Él no se movió, pero una leve sonrisa tiró de la comisura de sus labios.

Parecía ser una sonrisa amable, pero no lo era.

A medida que los momentos se alargaban, una figura comenzó a emerger de las sombras, su silueta volviéndose más clara con cada paso.

Arturo no se inmutó.

Sus ojos agudos siguieron el movimiento, captando cada detalle mientras la figura entraba en la tenue luz del claro.

El aire entre ellos se volvió pesado, el silencio extendiéndose lo suficiente como para sentirse como un desafío.

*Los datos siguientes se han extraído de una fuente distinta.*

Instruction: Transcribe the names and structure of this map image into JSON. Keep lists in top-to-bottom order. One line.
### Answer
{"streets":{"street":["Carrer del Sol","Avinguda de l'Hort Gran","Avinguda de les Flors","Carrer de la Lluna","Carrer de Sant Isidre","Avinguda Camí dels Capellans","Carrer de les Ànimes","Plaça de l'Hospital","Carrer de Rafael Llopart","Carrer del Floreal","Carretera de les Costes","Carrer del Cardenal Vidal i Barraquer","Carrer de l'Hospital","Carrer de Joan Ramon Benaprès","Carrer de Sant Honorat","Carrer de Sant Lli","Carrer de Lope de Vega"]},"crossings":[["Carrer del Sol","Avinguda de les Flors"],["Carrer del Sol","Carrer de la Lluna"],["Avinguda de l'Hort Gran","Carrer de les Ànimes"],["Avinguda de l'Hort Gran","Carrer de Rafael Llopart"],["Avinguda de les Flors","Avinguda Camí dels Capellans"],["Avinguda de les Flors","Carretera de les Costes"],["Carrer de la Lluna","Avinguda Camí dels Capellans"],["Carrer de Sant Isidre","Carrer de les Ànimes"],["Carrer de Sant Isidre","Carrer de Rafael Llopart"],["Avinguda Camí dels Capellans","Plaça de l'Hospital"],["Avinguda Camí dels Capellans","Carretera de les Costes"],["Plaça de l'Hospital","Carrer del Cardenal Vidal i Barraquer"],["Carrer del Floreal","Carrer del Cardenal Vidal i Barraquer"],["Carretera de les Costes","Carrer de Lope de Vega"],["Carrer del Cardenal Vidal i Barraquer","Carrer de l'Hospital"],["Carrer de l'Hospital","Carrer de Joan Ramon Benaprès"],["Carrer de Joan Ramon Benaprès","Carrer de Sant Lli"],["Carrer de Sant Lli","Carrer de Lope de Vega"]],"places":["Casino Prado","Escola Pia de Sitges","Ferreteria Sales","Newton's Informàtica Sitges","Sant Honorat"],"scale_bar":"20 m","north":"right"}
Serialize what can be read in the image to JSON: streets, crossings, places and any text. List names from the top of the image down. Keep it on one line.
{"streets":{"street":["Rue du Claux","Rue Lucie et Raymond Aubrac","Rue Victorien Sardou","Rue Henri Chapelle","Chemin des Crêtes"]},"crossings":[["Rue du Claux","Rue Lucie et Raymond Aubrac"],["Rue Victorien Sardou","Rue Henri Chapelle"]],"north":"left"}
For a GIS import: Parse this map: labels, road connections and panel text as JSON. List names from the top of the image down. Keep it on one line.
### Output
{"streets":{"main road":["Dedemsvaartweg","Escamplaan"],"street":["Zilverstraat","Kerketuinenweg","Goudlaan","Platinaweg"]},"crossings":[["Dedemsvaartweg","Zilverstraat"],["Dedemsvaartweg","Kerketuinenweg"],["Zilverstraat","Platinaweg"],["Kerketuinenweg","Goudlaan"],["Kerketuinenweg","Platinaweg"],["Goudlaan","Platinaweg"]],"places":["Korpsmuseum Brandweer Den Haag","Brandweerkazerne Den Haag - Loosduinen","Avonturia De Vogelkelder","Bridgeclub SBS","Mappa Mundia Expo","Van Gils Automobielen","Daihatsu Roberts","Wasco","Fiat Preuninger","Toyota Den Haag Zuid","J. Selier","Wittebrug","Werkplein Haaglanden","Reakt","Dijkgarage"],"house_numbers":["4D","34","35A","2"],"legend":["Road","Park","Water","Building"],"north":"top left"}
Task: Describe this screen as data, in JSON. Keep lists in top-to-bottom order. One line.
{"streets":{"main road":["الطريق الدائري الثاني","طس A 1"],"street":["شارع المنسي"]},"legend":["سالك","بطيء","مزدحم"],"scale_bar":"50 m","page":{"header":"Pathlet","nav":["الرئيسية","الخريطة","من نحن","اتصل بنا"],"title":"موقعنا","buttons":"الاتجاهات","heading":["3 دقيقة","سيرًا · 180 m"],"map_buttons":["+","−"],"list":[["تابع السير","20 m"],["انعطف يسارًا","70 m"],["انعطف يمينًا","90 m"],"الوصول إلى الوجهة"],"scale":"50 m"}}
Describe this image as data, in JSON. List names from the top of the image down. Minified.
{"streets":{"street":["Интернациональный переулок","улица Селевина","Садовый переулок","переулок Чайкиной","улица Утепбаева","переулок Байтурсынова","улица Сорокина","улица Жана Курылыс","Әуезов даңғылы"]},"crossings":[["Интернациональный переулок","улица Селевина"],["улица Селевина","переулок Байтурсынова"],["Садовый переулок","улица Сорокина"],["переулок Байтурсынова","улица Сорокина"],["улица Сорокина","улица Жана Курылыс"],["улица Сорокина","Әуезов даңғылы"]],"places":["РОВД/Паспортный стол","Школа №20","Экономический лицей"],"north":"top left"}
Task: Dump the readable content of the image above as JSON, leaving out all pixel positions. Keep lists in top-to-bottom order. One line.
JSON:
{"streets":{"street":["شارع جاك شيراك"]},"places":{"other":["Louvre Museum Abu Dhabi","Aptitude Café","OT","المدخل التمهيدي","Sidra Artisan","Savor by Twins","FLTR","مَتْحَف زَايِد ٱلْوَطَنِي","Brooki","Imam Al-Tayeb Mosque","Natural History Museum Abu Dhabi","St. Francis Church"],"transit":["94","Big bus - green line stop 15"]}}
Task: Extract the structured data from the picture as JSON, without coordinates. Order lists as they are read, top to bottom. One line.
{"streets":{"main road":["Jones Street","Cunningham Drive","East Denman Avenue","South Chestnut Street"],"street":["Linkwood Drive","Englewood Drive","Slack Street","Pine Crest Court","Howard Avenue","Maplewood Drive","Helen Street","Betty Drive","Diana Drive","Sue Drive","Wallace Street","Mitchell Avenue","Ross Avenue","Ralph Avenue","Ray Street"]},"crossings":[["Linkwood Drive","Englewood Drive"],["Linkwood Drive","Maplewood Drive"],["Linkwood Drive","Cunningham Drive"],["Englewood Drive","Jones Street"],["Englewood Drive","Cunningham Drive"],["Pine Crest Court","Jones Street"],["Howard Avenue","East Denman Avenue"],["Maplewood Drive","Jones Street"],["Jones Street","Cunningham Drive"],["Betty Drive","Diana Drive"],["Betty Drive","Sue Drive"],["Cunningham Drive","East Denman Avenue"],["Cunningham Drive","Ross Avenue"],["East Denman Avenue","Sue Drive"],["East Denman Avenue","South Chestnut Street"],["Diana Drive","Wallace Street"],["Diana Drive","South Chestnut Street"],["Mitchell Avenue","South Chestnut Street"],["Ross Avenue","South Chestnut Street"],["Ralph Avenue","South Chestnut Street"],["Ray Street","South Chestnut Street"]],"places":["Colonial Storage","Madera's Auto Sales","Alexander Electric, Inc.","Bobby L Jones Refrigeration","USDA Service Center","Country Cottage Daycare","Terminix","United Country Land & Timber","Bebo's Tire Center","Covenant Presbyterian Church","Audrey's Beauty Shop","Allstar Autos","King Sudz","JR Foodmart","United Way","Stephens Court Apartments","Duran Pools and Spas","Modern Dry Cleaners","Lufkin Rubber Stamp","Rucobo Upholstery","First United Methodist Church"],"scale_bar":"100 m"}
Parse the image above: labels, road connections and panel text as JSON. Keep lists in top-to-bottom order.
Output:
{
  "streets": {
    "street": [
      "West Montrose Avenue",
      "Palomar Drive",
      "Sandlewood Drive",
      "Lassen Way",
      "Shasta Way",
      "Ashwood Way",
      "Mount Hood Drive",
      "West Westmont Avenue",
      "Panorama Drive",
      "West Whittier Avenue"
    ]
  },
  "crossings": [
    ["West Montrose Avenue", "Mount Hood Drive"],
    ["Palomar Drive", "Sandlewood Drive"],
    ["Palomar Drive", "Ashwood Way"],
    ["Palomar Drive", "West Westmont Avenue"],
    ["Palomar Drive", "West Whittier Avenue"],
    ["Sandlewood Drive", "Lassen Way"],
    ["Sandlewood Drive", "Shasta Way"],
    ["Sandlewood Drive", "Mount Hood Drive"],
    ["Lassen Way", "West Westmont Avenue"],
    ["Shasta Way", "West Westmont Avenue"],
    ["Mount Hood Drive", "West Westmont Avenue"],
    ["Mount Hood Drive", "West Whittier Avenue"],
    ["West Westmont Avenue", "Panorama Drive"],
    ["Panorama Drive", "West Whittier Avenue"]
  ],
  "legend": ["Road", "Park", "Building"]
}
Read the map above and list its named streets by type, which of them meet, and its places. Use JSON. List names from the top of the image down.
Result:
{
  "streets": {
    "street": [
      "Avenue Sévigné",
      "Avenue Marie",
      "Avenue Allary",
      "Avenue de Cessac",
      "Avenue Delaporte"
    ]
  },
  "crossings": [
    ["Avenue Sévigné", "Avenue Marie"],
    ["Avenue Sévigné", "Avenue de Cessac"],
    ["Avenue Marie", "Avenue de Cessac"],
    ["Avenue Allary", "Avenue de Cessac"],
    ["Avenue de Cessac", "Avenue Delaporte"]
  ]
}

La mirada de Arturo permaneció fija en la de Adam, aguda e ilegible, mientras el teniente se mantenía firme, su postura sin revelar nada.

El bosque a su alrededor se sentía distante, el habitual susurro de las hojas y el lejano canto de los pájaros tragados por el peso de su conversación.

La leve sonrisa de Arturo persistía, pero carecía de calidez.

—Teniente Adam —dijo, con voz firme, casi divertida—.

¿Por qué te estás escabullendo?

Si querías pasar el rato, solo tenías que pedirlo.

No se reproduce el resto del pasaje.